Work item A
Write out the bus-ride post from "We’re completely anonymous—besides" up to and including "feels like forever.".
Work item B
Answer these questions using the bus-ride post:
(i) Between which two cities is the bus traveling?
(ii) According to the post, what do the groups of people who know one another subject the rest of the passengers to?
(iii) What date appears at the top of the post?
Work item C
Proceed with the bus-ride post, picking up right after its final sentence.

Source text

*** Begin section ***

Sunday, November 27, 2011

A Bus to Nowhere; A Bus to Everywhere

I’m riding on a bus somewhere between Philadelphia and Washington, DC. The sunlight gently enters the bus, which is somehow permeated by a twilight calm. People on the bus are so close together, elbows touching, breathing the same air, and yet, they sit eons apart. I feel like we’re all caught in a weird in-between state, some heads caressing the windows, looking for support; some eyes glued to phones and iPods; some hoods are up, with people staring in the distance, looking for unknown answers.

We’re completely anonymous—besides the few groups of people who know one another and subject the rest of us to their incessant conversations about nothing. Absolutely nothing. We drive through forest after forest, on smooth highways heading into the escaping sunlight. It feels like winter; it feels like timelessness; it feels like forever.

*** End section ***

Record extracts
*** Begin section ***

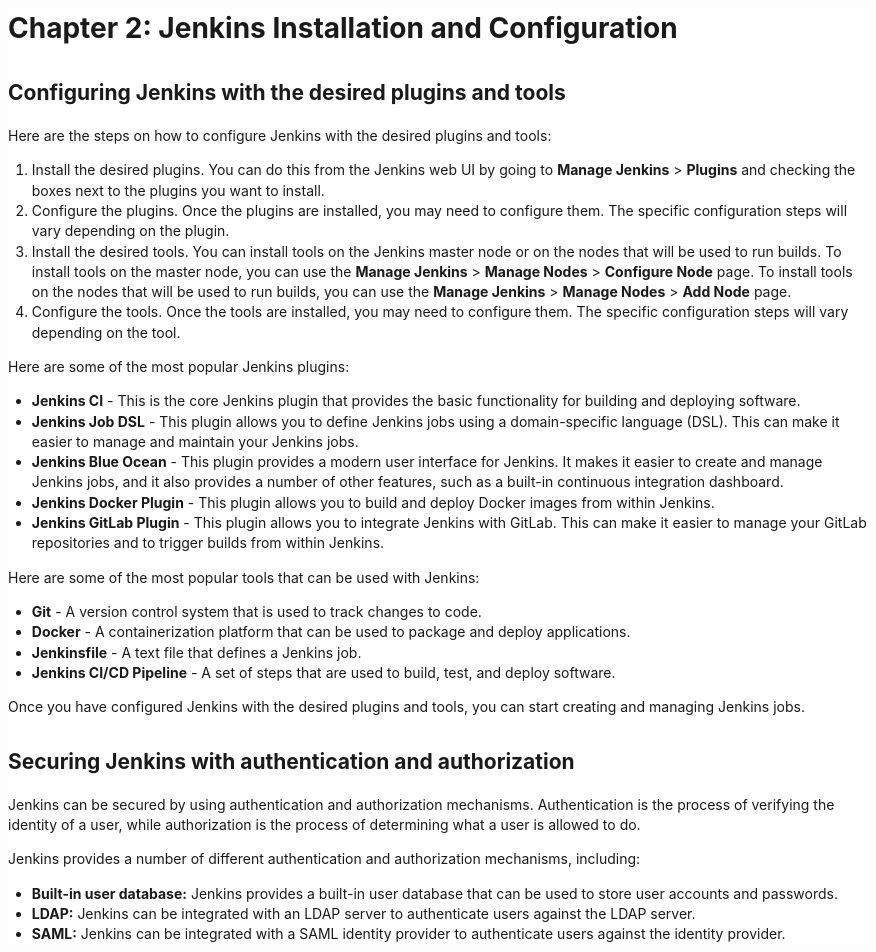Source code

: # Chapter 2: Jenkins Installation and Configuration

## Configuring Jenkins with the desired plugins and tools

Here are the steps on how to configure Jenkins with the desired plugins and tools:

1. Install the desired plugins. You can do this from the Jenkins web UI by going to **Manage Jenkins** > **Plugins** and checking the boxes next to the plugins you want to install.
2. Configure the plugins. Once the plugins are installed, you may need to configure them. The specific configuration steps will vary depending on the plugin.
3. Install the desired tools. You can install tools on the Jenkins master node or on the nodes that will be used to run builds. To install tools on the master node, you can use the **Manage Jenkins** > **Manage Nodes** > **Configure Node** page. To install tools on the nodes that will be used to run builds, you can use the **Manage Jenkins** > **Manage Nodes** > **Add Node** page.
4. Configure the tools. Once the tools are installed, you may need to configure them. The specific configuration steps will vary depending on the tool.

Here are some of the most popular Jenkins plugins:

* **Jenkins CI** - This is the core Jenkins plugin that provides the basic functionality for building and deploying software.
* **Jenkins Job DSL** - This plugin allows you to define Jenkins jobs using a domain-specific language (DSL). This can make it easier to manage and maintain your Jenkins jobs.
* **Jenkins Blue Ocean** - This plugin provides a modern user interface for Jenkins. It makes it easier to create and manage Jenkins jobs, and it also provides a number of other features, such as a built-in continuous integration dashboard.
* **Jenkins Docker Plugin** - This plugin allows you to build and deploy Docker images from within Jenkins.
* **Jenkins GitLab Plugin** - This plugin allows you to integrate Jenkins with GitLab. This can make it easier to manage your GitLab repositories and to trigger builds from within Jenkins.

Here are some of the most popular tools that can be used with Jenkins:

* **Git** - A version control system that is used to track changes to code.
* **Docker** - A containerization platform that can be used to package and deploy applications.
* **Jenkinsfile** - A text file that defines a Jenkins job.
* **Jenkins CI/CD Pipeline** - A set of steps that are used to build, test, and deploy software.

Once you have configured Jenkins with the desired plugins and tools, you can start creating and managing Jenkins jobs.

## Securing Jenkins with authentication and authorization

Jenkins can be secured by using authentication and authorization mechanisms. Authentication is the process of verifying the identity of a user, while authorization is the process of determining what a user is allowed to do.

Jenkins provides a number of different authentication and authorization mechanisms, including:

* **Built-in user database:** Jenkins provides a built-in user database that can be used to store user accounts and passwords.
* **LDAP:** Jenkins can be integrated with an LDAP server to authenticate users against the LDAP server.
* **SAML:** Jenkins can be integrated with a SAML identity provider to authenticate users against the identity provider.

*** End section ***

Exercise response A
We’re completely anonymous—besides the few groups of people who know one another and subject the rest of us to their incessant conversations about nothing. Absolutely nothing. We drive through forest after forest, on smooth highways heading into the escaping sunlight. It feels like winter; it feels like timelessness; it feels like forever.

Exercise response B
(i) Philadelphia and Washington, DC
(ii) Their incessant conversations about nothing
(iii) Sunday, November 27, 2011

Exercise response C
I’ve done a good deal of traveling this thanksgiving break. Driving on roads that seem to go nowhere, immersed in floods of traffic, car upon car upon car. The white lines that separate lanes of traffic seem to guide our destiny, entrusted to the bus driver whose name I don’t even know for the mere price of $25; the white lines flicker and continue ceaselessly, without fail.

As I sit on this bus going somewhere, I think back to a discussion I had with a friend, about people that lived hundreds of years ago and felt that their village was the centre of the universe. One could live one's entire life and see only 250 people. That’s it. 250 people.

How life has changed. I must have seen 500,000 people this trip alone. Easily. Riding a bus across DC. Swimming through travelers at Union Station. Boarding a bus to Philadelphia. Wading through people at the Philadelphia station. Riding train after train to New Jersey. Struggling through hundreds to board the New Jersey transit to New York. And then New York City itself—just count the hundreds and thousands that I saw in minutes, pouring up escalators, herding down sidewalks, adding up as the day progressed. In many ways those people really were nothing more than tallies, that don’t even begin to approach the significance of even one of the 250 villagers I might have known had I lived 400 years ago.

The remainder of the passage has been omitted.